**Provided passage:**
Skip to content

Learning a Unified Latent Action Space from Videos with Action-centric Cycle Consistency

Conference: CVPR 2026
Paper: CVF Open Access
Code: TBD
Area: Robotics / Embodied AI
Keywords: Latent Action, Video Pre-training, Cycle Consistency, VLA, Cross-embodiment

TL;DR

CycleMimic is proposed to learn a latent action tokenizer from unlabeled videos using "Action-centric Cycle Consistency (AC3)." By establishing a closed loop of "sampling latent actions → generating future frames → predicting the action back from the original and generated frames," the method enforces a semantically consistent and unified cross-embodiment latent action space. It improves performance over OpenVLA by 20.1% on LIBERO and increases the average completed tasks on CALVIN from 3.27 to 3.93.

Background & Motivation

Background: Robot imitation learning relies on expensive action-annotated demonstrations, whereas video constitutes a massive, nearly free data source. Recent mainstream approaches involve training a "latent action tokenizer": given adjacent frames \(o_t, o_{t+H}\), an encoder produces a latent action \(z_t\), while a decoder uses the current frame and latent action to reconstruct the future frame. This distills behavioral patterns from videos into discrete action tokens for pre-training Vision-Language-Action (VLA) policies (e.g., Genie, LAPA, UniVLA).

**Recorded information:**
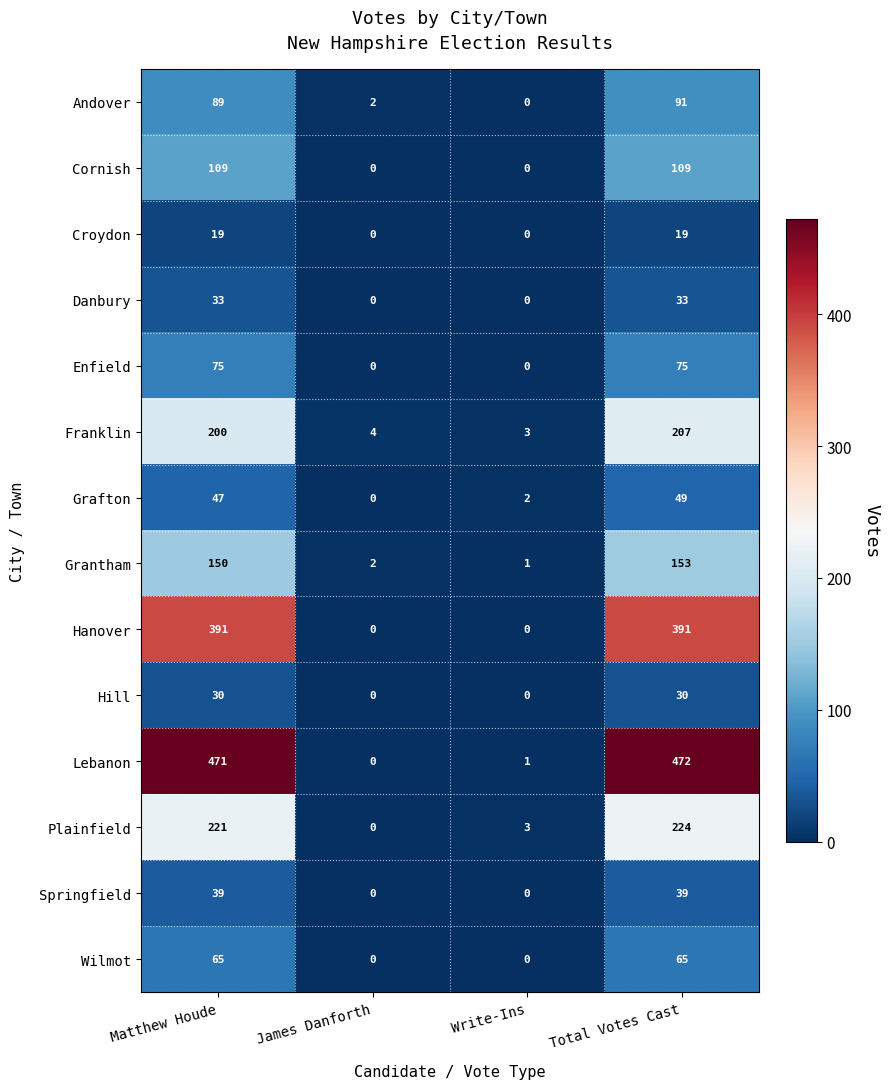

How many distinct data groups are displayed?

14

**Things to do:**
1) Which keywords does the CycleMimic paper summary list?
2) In the CycleMimic paper summary, how does the average number of completed tasks on CALVIN change?

**Solutions for each task:**
1) Latent Action, Video Pre-training, Cycle Consistency, VLA, Cross-embodiment

2) It rises from 3.27 to 3.93.